Performance Gaps in Multi-view Clustering under the Nested Matrix-Tensor Model
Hugo Lebeau, Mohamed El Amine Seddik, José Henrique de Morais Goulart
TL;DR
This work analyzes the performance gap between tensor-based and unfolding-based spectral methods for a nested matrix-tensor model used in multi-view clustering. By applying random matrix theory, it derives the limiting spectral distributions for unfoldings and identifies precise spike-detection thresholds, including a BBP-type transition characterized by $\rho_T = \lim \frac{\beta_T^2 n_T}{\sqrt{n_1 n_2 n_3}}$ and the regime $\beta_T = \Theta(n_T^{1/4})$ for nontrivial recovery in unfoldings. It shows that the tensor-based rank-one estimator can achieve recovery at $\Theta(1)$ SNR, but is NP-hard to compute, whereas unfolding requires stronger scaling to detect the signal, yielding a quantifiable gap in achievable clustering accuracy. The results are corroborated by simulations, and the authors discuss a practical pathway to leverage unfolding for initialization in tensor methods.
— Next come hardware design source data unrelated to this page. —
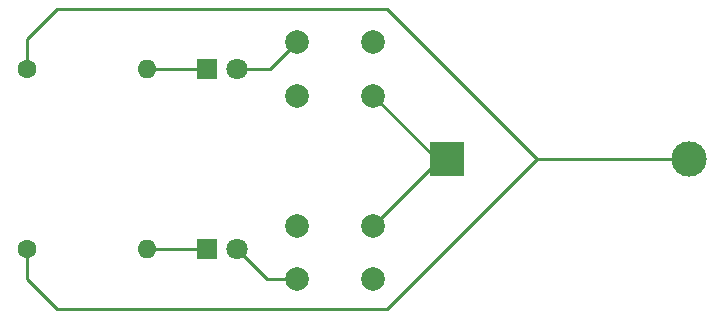
<source format=gbr>
%TF.GenerationSoftware,KiCad,Pcbnew,7.0.9*%
%TF.CreationDate,2024-01-08T23:19:19+02:00*%
%TF.ProjectId,Ex05-Chapter06,45783035-2d43-4686-9170-74657230362e,rev?*%
%TF.SameCoordinates,Original*%
%TF.FileFunction,Copper,L1,Top*%
%TF.FilePolarity,Positive*%
%FSLAX46Y46*%
G04 Gerber Fmt 4.6, Leading zero omitted, Abs format (unit mm)*
G04 Created by KiCad (PCBNEW 7.0.9) date 2024-01-08 23:19:19*
%MOMM*%
%LPD*%
G01*
G04 APERTURE LIST*
%TA.AperFunction,ComponentPad*%
%ADD10O,1.600000X1.600000*%
%TD*%
%TA.AperFunction,ComponentPad*%
%ADD11C,1.600000*%
%TD*%
%TA.AperFunction,ComponentPad*%
%ADD12C,2.000000*%
%TD*%
%TA.AperFunction,ComponentPad*%
%ADD13R,3.000000X3.000000*%
%TD*%
%TA.AperFunction,ComponentPad*%
%ADD14C,3.000000*%
%TD*%
%TA.AperFunction,ComponentPad*%
%ADD15R,1.800000X1.800000*%
%TD*%
%TA.AperFunction,ComponentPad*%
%ADD16C,1.800000*%
%TD*%
%TA.AperFunction,Conductor*%
%ADD17C,0.250000*%
%TD*%
G04 APERTURE END LIST*
D10*
%TO.P,REF\u002A\u002A,2*%
%TO.N,N/C*%
X104140000Y-86360000D03*
D11*
%TO.P,REF\u002A\u002A,1*%
X93980000Y-86360000D03*
%TD*%
D12*
%TO.P,REF\u002A\u002A,1*%
%TO.N,N/C*%
X116840000Y-99640000D03*
X123340000Y-99640000D03*
%TO.P,REF\u002A\u002A,2*%
X116840000Y-104140000D03*
X123340000Y-104140000D03*
%TD*%
%TO.P,REF\u002A\u002A,1*%
%TO.N,N/C*%
X116840000Y-84110000D03*
X123340000Y-84110000D03*
%TO.P,REF\u002A\u002A,2*%
X116840000Y-88610000D03*
X123340000Y-88610000D03*
%TD*%
D13*
%TO.P,REF\u002A\u002A,1*%
%TO.N,N/C*%
X129540000Y-93980000D03*
D14*
%TO.P,REF\u002A\u002A,2*%
X150030000Y-93980000D03*
%TD*%
D10*
%TO.P,REF\u002A\u002A,2*%
%TO.N,N/C*%
X104140000Y-101600000D03*
D11*
%TO.P,REF\u002A\u002A,1*%
X93980000Y-101600000D03*
%TD*%
D15*
%TO.P,REF\u002A\u002A,1*%
%TO.N,N/C*%
X109220000Y-86360000D03*
D16*
%TO.P,REF\u002A\u002A,2*%
X111760000Y-86360000D03*
%TD*%
%TO.P,REF\u002A\u002A,2*%
%TO.N,N/C*%
X111760000Y-101600000D03*
D15*
%TO.P,REF\u002A\u002A,1*%
X109220000Y-101600000D03*
%TD*%
D17*
%TO.N,*%
X93980000Y-83820000D02*
X93980000Y-86360000D01*
X96520000Y-106680000D02*
X93980000Y-104140000D01*
X93980000Y-104140000D02*
X93980000Y-101600000D01*
X124460000Y-106680000D02*
X96520000Y-106680000D01*
X137160000Y-93980000D02*
X124460000Y-106680000D01*
X96520000Y-81280000D02*
X93980000Y-83820000D01*
X124460000Y-81280000D02*
X96520000Y-81280000D01*
X150030000Y-93980000D02*
X137160000Y-93980000D01*
X137160000Y-93980000D02*
X124460000Y-81280000D01*
X129000000Y-93980000D02*
X129540000Y-93980000D01*
X123340000Y-99640000D02*
X129000000Y-93980000D01*
X114300000Y-104140000D02*
X116840000Y-104140000D01*
X111760000Y-101600000D02*
X114300000Y-104140000D01*
X104140000Y-101600000D02*
X109220000Y-101600000D01*
X109220000Y-86360000D02*
X104140000Y-86360000D01*
X114590000Y-86360000D02*
X111760000Y-86360000D01*
X116840000Y-84110000D02*
X114590000Y-86360000D01*
X128710000Y-93980000D02*
X123340000Y-88610000D01*
X129540000Y-93980000D02*
X128710000Y-93980000D01*
%TD*%
M02*

</source>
Overall, the paper clarifies when matrix unfoldings suffice and when full tensor spectral methods provide a tangible performance advantage for multi-view clustering.
Abstract
We study the estimation of a planted signal hidden in a recently introduced nested matrix-tensor model, which is an extension of the classical spiked rank-one tensor model, motivated by multi-view clustering. Prior work has theoretically examined the performance of a tensor-based approach, which relies on finding a best rank-one approximation, a problem known to be computationally hard. A tractable alternative approach consists in computing instead the best rank-one (matrix) approximation of an unfolding of the observed tensor data, but its performance was hitherto unknown. We quantify here the performance gap between these two approaches, in particular by deriving the precise algorithmic threshold of the unfolding approach and demonstrating that it exhibits a BBP-type transition behavior. This work is therefore in line with recent contributions which deepen our understanding of why tensor-based methods surpass matrix-based methods in handling structured tensor data.